Print out per-topic-per-word probabilities.
beta values are the probabilities of words in each topic.
tweet_topics <- tidytext::tidy(tweets_lda, matrix = "beta")
top_terms <- tweet_topics %>%
group_by(topic) %>%
slice_max(beta, n = 20) %>%
ungroup() %>%
arrange(topic, -beta)
top_terms
top_terms %>%
mutate(term = reorder_within(term, beta, topic)) %>%
ggplot(aes(beta, term, fill = factor(topic)))+
geom_col(show.legend = FALSE) +
theme_minimal() +
ggtitle("Top terms by topic") +
facet_wrap(~topic, scales = "free") +
scale_y_reordered()
The intertopic distance map will not be shown in the knitted HTML file.

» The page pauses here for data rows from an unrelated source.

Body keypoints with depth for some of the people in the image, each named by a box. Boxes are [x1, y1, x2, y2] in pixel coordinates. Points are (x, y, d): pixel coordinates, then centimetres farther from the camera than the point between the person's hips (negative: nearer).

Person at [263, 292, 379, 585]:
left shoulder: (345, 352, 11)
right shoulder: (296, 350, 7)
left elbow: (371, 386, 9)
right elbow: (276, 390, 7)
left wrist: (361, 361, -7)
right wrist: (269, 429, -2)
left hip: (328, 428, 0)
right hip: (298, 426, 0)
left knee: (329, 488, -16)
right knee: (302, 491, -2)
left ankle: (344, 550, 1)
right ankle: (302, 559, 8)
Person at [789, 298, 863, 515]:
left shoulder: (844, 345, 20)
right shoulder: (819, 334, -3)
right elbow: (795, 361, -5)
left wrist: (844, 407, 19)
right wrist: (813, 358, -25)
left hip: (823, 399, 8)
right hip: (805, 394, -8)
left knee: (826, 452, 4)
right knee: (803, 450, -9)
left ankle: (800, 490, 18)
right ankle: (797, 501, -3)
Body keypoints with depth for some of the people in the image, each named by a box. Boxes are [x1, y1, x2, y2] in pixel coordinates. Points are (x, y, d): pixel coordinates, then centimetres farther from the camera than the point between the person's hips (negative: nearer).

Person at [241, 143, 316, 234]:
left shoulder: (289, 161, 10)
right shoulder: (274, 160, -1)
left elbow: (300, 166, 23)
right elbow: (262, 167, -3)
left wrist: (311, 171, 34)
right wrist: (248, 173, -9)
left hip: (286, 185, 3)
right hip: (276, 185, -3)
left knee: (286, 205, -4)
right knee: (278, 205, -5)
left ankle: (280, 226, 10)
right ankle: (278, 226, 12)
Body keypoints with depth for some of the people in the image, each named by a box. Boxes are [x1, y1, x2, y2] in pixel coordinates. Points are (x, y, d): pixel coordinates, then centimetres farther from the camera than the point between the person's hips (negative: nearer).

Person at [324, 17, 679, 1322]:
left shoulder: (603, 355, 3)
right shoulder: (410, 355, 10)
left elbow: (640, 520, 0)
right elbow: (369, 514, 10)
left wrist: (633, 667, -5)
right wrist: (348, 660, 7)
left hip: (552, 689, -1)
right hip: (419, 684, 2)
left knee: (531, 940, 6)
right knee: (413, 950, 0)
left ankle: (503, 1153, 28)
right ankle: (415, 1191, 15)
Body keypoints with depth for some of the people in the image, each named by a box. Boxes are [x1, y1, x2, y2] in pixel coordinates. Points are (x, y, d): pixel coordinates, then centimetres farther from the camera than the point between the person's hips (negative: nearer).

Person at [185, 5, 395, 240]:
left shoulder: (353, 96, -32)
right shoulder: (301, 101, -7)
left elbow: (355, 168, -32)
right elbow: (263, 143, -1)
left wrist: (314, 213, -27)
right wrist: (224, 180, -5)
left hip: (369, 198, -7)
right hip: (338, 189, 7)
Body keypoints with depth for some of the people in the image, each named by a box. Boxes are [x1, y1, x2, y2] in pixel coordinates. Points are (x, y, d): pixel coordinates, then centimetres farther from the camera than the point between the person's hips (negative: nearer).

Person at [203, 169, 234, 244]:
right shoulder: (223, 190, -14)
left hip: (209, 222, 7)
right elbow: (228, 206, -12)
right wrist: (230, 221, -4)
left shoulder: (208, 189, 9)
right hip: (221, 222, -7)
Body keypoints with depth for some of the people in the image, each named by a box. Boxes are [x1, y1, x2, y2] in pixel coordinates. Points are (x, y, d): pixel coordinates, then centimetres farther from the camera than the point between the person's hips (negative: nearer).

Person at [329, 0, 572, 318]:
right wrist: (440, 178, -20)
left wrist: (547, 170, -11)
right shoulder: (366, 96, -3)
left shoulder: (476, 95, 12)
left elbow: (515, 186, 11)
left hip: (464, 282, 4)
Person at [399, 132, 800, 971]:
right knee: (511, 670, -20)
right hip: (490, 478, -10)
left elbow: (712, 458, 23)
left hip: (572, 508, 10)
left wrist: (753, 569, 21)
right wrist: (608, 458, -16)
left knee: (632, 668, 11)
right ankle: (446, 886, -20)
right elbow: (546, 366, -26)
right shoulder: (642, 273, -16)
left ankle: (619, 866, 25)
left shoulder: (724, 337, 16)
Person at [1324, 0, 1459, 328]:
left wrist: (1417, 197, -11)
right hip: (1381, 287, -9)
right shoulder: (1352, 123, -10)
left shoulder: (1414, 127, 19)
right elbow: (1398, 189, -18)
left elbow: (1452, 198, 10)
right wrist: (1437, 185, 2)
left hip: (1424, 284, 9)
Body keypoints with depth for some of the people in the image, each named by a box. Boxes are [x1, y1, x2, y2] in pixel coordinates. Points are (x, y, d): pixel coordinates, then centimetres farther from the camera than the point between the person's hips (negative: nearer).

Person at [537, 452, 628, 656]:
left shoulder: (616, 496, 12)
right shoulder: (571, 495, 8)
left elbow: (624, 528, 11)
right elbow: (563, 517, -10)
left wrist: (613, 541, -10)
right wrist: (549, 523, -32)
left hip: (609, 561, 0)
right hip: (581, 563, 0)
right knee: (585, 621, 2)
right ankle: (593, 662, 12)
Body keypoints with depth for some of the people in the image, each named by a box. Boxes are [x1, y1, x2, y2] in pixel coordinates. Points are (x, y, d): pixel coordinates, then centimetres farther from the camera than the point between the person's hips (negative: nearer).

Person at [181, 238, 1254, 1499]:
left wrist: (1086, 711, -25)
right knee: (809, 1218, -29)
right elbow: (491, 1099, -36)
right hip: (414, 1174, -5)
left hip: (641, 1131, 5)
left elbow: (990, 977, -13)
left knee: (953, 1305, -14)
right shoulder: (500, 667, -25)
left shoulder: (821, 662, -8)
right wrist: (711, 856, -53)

Run the R notebook to see the intertopic distance map.
post <- topicmodels::posterior(tweets_lda)
mat <- tweets_lda@wordassignments
json <- LDAvis::createJSON(
phi = post$terms,
theta = post$topics,
vocab = colnames(post$terms),
doc.length = slam::row_sums(mat, na.rm = TRUE),
term.frequency = slam::col_sums(mat, na.rm = TRUE)
)
serVis(json)